Reproduce exactly, from the line containing "Correo electrónico", every line down to the end of the data below.

[Start of section]

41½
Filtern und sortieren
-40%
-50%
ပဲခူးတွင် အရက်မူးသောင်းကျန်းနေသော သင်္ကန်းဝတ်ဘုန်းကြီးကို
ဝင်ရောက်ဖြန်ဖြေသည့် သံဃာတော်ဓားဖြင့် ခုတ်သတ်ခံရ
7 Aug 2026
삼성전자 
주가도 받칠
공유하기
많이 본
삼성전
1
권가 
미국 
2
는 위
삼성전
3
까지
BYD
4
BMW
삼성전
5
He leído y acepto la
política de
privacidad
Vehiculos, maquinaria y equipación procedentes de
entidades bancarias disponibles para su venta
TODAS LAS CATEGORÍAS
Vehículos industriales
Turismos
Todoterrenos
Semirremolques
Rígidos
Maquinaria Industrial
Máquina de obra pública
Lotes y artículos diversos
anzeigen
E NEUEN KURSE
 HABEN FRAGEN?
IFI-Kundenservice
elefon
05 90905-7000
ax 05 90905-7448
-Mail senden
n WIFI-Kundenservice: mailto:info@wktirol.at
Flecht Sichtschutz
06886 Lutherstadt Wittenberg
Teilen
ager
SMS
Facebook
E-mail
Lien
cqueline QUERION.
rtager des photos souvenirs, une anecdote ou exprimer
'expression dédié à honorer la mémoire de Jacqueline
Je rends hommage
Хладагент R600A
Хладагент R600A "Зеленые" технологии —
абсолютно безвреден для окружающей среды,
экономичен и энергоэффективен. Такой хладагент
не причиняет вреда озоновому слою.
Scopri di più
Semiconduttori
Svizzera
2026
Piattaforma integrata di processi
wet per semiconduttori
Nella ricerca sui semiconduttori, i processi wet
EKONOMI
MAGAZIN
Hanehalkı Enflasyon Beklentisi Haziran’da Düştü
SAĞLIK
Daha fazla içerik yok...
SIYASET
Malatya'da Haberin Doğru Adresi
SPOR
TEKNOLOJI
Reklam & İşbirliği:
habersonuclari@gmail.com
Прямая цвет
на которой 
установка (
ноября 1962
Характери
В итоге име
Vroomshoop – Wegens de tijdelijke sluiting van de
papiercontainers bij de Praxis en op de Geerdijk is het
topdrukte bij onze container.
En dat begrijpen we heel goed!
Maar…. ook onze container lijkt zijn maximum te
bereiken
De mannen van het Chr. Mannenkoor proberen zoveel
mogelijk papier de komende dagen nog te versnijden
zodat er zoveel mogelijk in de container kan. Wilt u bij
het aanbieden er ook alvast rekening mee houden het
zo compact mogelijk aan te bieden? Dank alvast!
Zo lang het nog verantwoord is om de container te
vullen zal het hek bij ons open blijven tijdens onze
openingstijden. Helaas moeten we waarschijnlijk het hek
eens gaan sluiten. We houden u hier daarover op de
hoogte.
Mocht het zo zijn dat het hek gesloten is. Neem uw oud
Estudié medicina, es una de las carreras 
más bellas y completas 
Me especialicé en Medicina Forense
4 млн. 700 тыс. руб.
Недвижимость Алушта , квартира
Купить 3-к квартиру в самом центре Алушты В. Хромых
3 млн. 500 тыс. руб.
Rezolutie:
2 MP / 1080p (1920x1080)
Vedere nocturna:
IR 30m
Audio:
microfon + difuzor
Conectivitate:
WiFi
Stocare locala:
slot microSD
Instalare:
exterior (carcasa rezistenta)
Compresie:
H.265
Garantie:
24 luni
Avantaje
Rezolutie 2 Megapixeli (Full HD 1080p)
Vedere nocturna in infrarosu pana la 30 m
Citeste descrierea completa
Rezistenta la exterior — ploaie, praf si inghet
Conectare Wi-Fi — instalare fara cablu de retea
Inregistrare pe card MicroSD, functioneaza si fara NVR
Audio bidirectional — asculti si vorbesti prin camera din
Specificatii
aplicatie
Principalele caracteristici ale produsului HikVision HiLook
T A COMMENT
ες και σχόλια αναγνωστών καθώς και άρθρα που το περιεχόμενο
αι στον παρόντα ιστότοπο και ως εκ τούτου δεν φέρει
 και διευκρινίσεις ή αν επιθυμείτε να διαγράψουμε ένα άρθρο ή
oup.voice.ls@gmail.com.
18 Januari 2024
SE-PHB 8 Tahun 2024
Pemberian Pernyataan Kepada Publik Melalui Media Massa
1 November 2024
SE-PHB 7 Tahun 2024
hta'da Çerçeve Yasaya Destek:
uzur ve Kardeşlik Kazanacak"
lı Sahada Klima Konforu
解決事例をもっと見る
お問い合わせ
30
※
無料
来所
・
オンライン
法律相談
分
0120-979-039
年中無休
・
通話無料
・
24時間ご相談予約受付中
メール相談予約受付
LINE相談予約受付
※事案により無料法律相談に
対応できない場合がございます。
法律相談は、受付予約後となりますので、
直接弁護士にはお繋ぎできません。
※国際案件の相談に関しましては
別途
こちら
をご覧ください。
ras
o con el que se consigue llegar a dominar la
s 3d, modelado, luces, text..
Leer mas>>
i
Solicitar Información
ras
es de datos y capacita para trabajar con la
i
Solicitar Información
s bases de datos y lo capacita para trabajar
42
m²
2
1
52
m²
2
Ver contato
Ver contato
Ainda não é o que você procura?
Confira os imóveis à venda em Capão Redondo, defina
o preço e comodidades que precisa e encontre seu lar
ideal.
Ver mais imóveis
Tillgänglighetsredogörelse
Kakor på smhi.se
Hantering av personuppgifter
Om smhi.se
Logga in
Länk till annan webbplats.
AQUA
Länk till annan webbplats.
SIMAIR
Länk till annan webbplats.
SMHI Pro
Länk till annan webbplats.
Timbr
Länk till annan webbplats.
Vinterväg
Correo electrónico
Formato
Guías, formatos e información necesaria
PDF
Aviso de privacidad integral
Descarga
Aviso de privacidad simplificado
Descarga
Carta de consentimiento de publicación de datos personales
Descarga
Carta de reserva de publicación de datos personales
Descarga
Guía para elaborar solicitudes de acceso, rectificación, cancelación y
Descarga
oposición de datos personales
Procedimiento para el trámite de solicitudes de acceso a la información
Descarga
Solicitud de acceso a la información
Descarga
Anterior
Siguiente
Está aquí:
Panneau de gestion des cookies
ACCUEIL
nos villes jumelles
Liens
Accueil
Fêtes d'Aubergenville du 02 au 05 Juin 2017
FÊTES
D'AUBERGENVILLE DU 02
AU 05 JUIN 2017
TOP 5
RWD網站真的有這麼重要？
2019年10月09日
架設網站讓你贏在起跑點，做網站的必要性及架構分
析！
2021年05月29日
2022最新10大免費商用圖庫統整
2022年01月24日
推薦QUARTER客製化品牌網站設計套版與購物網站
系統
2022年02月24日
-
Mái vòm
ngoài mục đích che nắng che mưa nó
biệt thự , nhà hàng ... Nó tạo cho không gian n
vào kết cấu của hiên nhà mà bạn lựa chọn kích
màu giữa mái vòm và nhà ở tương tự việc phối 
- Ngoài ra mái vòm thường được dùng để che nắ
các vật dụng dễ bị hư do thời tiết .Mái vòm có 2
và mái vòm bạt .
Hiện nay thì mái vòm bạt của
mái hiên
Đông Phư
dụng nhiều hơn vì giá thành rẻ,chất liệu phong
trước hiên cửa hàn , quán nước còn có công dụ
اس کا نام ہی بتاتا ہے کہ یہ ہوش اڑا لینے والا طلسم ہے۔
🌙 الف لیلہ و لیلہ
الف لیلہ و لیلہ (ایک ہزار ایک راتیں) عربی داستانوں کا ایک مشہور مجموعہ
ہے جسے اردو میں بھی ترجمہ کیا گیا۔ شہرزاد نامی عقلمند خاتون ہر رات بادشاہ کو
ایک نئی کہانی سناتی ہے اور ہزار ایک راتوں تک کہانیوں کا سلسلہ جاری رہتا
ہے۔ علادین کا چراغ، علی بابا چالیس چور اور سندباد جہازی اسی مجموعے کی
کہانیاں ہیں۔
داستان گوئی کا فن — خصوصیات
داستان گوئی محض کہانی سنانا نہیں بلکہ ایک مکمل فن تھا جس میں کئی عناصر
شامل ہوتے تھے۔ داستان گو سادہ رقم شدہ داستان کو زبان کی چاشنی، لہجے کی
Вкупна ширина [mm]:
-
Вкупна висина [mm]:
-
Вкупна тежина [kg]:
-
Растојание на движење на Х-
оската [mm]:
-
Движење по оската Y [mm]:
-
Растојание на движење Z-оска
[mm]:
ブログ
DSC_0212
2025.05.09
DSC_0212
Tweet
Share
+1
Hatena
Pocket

[End of section]

*Answer box*
Correo electrónico
Formato
Guías, formatos e información necesaria
PDF
Aviso de privacidad integral
Descarga
Aviso de privacidad simplificado
Descarga
Carta de consentimiento de publicación de datos personales
Descarga
Carta de reserva de publicación de datos personales
Descarga
Guía para elaborar solicitudes de acceso, rectificación, cancelación y
Descarga
oposición de datos personales
Procedimiento para el trámite de solicitudes de acceso a la información
Descarga
Solicitud de acceso a la información
Descarga
Anterior
Siguiente
Está aquí:
Panneau de gestion des cookies
ACCUEIL
nos villes jumelles
Liens
Accueil
Fêtes d'Aubergenville du 02 au 05 Juin 2017
FÊTES
D'AUBERGENVILLE DU 02
AU 05 JUIN 2017
TOP 5
RWD網站真的有這麼重要？
2019年10月09日
架設網站讓你贏在起跑點，做網站的必要性及架構分
析！
2021年05月29日
2022最新10大免費商用圖庫統整
2022年01月24日
推薦QUARTER客製化品牌網站設計套版與購物網站
系統
2022年02月24日
-
Mái vòm
ngoài mục đích che nắng che mưa nó
biệt thự , nhà hàng ... Nó tạo cho không gian n
vào kết cấu của hiên nhà mà bạn lựa chọn kích
màu giữa mái vòm và nhà ở tương tự việc phối 
- Ngoài ra mái vòm thường được dùng để che nắ
các vật dụng dễ bị hư do thời tiết .Mái vòm có 2
và mái vòm bạt .
Hiện nay thì mái vòm bạt của
mái hiên
Đông Phư
dụng nhiều hơn vì giá thành rẻ,chất liệu phong
trước hiên cửa hàn , quán nước còn có công dụ
اس کا نام ہی بتاتا ہے کہ یہ ہوش اڑا لینے والا طلسم ہے۔
🌙 الف لیلہ و لیلہ
الف لیلہ و لیلہ (ایک ہزار ایک راتیں) عربی داستانوں کا ایک مشہور مجموعہ
ہے جسے اردو میں بھی ترجمہ کیا گیا۔ شہرزاد نامی عقلمند خاتون ہر رات بادشاہ کو
ایک نئی کہانی سناتی ہے اور ہزار ایک راتوں تک کہانیوں کا سلسلہ جاری رہتا
ہے۔ علادین کا چراغ، علی بابا چالیس چور اور سندباد جہازی اسی مجموعے کی
کہانیاں ہیں۔
داستان گوئی کا فن — خصوصیات
داستان گوئی محض کہانی سنانا نہیں بلکہ ایک مکمل فن تھا جس میں کئی عناصر
شامل ہوتے تھے۔ داستان گو سادہ رقم شدہ داستان کو زبان کی چاشنی، لہجے کی
Вкупна ширина [mm]:
-
Вкупна висина [mm]:
-
Вкупна тежина [kg]:
-
Растојание на движење на Х-
оската [mm]:
-
Движење по оската Y [mm]:
-
Растојание на движење Z-оска
[mm]:
ブログ
DSC_0212
2025.05.09
DSC_0212
Tweet
Share
+1
Hatena
Pocket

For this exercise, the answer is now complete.